Records from a data source:
=== Section Start ===

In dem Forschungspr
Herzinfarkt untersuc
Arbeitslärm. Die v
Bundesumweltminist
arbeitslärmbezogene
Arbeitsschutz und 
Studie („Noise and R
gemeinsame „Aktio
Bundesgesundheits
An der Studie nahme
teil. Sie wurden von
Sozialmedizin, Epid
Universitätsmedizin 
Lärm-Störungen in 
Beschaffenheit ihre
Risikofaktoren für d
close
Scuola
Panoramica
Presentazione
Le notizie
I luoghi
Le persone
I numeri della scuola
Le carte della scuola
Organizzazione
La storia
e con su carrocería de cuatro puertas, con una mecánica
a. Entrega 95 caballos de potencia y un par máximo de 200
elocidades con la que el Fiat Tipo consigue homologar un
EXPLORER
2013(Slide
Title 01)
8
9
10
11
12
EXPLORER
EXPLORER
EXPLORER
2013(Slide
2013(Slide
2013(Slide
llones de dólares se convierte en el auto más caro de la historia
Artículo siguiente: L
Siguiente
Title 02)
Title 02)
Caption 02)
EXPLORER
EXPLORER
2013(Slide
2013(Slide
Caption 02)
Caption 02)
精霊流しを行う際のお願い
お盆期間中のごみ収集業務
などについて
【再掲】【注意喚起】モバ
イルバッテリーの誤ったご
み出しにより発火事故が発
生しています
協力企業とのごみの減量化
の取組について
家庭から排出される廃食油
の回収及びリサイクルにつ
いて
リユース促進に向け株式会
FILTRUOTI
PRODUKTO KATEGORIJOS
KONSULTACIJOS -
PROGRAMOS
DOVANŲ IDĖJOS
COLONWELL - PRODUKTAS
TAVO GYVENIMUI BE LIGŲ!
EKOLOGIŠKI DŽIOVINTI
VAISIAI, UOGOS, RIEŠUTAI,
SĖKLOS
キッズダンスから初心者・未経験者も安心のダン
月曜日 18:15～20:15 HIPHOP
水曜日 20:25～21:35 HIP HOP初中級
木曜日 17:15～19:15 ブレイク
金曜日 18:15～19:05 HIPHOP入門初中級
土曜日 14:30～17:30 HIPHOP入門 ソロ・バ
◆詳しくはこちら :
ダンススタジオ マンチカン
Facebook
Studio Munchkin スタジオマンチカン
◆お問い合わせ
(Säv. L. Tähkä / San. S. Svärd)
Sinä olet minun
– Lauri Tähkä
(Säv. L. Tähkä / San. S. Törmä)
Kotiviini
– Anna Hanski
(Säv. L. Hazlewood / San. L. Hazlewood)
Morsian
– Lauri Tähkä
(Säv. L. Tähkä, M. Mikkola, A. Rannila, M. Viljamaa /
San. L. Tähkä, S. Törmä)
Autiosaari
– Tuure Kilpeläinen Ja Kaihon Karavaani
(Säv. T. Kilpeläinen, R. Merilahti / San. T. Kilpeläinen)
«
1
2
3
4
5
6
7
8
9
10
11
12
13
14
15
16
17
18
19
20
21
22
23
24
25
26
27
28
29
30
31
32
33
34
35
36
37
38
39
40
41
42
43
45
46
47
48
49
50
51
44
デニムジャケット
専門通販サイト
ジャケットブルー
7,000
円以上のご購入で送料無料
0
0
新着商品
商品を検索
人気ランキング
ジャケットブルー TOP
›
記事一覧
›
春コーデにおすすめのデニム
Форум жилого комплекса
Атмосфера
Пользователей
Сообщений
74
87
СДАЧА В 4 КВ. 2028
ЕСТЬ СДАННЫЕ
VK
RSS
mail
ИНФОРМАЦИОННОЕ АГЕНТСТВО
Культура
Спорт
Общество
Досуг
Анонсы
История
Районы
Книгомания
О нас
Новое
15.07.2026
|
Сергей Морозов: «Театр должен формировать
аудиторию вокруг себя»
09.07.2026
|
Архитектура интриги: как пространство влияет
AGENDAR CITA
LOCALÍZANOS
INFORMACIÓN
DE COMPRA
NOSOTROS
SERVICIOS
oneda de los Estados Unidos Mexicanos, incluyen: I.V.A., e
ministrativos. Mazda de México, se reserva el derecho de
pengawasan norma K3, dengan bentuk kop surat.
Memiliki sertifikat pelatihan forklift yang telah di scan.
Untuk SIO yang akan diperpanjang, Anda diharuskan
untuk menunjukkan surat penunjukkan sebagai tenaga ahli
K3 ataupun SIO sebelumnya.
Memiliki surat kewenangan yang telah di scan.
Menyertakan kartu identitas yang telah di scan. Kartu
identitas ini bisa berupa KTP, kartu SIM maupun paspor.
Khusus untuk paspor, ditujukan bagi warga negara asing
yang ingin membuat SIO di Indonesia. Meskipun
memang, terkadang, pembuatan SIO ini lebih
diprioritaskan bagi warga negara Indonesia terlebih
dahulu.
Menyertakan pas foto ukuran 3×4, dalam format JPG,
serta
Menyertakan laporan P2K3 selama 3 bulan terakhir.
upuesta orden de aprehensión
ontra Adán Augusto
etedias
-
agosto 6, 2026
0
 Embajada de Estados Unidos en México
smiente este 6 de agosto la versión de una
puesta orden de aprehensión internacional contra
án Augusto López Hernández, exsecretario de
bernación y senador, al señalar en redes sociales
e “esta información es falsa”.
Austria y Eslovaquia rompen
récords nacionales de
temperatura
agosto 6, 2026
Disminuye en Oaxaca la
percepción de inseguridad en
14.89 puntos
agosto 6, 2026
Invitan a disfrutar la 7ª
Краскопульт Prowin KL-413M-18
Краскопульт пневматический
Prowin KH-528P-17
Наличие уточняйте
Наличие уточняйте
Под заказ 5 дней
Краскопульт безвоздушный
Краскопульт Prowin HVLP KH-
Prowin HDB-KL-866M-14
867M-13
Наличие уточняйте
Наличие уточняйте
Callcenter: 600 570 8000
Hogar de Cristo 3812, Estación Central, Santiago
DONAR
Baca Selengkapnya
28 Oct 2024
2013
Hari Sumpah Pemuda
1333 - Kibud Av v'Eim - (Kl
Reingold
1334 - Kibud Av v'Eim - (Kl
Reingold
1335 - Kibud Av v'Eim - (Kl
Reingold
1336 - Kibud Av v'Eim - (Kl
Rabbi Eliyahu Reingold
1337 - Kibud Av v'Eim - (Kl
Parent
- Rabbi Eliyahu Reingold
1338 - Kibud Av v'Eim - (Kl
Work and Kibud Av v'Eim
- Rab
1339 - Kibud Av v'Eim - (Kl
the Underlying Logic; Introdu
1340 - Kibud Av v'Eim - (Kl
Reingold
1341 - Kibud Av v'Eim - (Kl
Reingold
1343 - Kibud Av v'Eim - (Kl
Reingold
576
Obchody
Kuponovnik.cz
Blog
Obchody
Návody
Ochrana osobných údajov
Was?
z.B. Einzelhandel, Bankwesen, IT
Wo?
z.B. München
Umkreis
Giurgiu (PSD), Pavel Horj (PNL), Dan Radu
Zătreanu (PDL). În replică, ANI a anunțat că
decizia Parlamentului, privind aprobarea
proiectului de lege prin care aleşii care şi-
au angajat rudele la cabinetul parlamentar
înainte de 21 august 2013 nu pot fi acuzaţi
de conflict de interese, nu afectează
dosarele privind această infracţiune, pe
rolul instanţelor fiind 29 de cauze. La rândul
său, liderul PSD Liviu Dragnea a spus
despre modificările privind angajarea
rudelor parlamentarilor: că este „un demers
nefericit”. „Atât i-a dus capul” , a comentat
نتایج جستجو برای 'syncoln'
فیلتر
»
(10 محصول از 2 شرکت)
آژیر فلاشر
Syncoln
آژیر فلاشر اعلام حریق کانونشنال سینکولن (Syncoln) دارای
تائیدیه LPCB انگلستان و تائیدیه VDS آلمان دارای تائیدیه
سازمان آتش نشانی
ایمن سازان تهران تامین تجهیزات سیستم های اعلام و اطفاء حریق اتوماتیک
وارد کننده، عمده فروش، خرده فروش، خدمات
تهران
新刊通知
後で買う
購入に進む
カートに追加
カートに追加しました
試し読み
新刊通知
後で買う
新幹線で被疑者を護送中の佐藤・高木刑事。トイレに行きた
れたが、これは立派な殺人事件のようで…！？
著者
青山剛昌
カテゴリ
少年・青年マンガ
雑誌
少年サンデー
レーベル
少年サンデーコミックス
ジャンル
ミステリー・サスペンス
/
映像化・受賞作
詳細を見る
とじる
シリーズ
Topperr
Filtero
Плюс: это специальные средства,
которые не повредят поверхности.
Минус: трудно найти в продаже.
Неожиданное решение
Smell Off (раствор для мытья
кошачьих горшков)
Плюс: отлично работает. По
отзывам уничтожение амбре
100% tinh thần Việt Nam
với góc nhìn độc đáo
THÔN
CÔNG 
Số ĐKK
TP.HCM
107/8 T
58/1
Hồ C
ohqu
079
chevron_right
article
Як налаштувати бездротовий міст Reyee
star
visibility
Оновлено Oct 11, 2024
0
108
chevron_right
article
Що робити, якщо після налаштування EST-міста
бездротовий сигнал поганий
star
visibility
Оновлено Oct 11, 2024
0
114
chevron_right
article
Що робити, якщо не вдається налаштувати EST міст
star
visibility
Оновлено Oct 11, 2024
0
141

=== Section End ===

- **WORK ITEM**
Update the records from their first line through the line containing "San. L. Tähkä, S. Törmä)", changing "EXPLORER" to "NAVIGATOR" and leaving everything else as it is.

- **COMPLETED TASK**
In dem Forschungspr
Herzinfarkt untersuc
Arbeitslärm. Die v
Bundesumweltminist
arbeitslärmbezogene
Arbeitsschutz und 
Studie („Noise and R
gemeinsame „Aktio
Bundesgesundheits
An der Studie nahme
teil. Sie wurden von
Sozialmedizin, Epid
Universitätsmedizin 
Lärm-Störungen in 
Beschaffenheit ihre
Risikofaktoren für d
close
Scuola
Panoramica
Presentazione
Le notizie
I luoghi
Le persone
I numeri della scuola
Le carte della scuola
Organizzazione
La storia
e con su carrocería de cuatro puertas, con una mecánica
a. Entrega 95 caballos de potencia y un par máximo de 200
elocidades con la que el Fiat Tipo consigue homologar un
NAVIGATOR
2013(Slide
Title 01)
8
9
10
11
12
NAVIGATOR
NAVIGATOR
NAVIGATOR
2013(Slide
2013(Slide
2013(Slide
llones de dólares se convierte en el auto más caro de la historia
Artículo siguiente: L
Siguiente
Title 02)
Title 02)
Caption 02)
NAVIGATOR
NAVIGATOR
2013(Slide
2013(Slide
Caption 02)
Caption 02)
精霊流しを行う際のお願い
お盆期間中のごみ収集業務
などについて
【再掲】【注意喚起】モバ
イルバッテリーの誤ったご
み出しにより発火事故が発
生しています
協力企業とのごみの減量化
の取組について
家庭から排出される廃食油
の回収及びリサイクルにつ
いて
リユース促進に向け株式会
FILTRUOTI
PRODUKTO KATEGORIJOS
KONSULTACIJOS -
PROGRAMOS
DOVANŲ IDĖJOS
COLONWELL - PRODUKTAS
TAVO GYVENIMUI BE LIGŲ!
EKOLOGIŠKI DŽIOVINTI
VAISIAI, UOGOS, RIEŠUTAI,
SĖKLOS
キッズダンスから初心者・未経験者も安心のダン
月曜日 18:15～20:15 HIPHOP
水曜日 20:25～21:35 HIP HOP初中級
木曜日 17:15～19:15 ブレイク
金曜日 18:15～19:05 HIPHOP入門初中級
土曜日 14:30～17:30 HIPHOP入門 ソロ・バ
◆詳しくはこちら :
ダンススタジオ マンチカン
Facebook
Studio Munchkin スタジオマンチカン
◆お問い合わせ
(Säv. L. Tähkä / San. S. Svärd)
Sinä olet minun
– Lauri Tähkä
(Säv. L. Tähkä / San. S. Törmä)
Kotiviini
– Anna Hanski
(Säv. L. Hazlewood / San. L. Hazlewood)
Morsian
– Lauri Tähkä
(Säv. L. Tähkä, M. Mikkola, A. Rannila, M. Viljamaa /
San. L. Tähkä, S. Törmä)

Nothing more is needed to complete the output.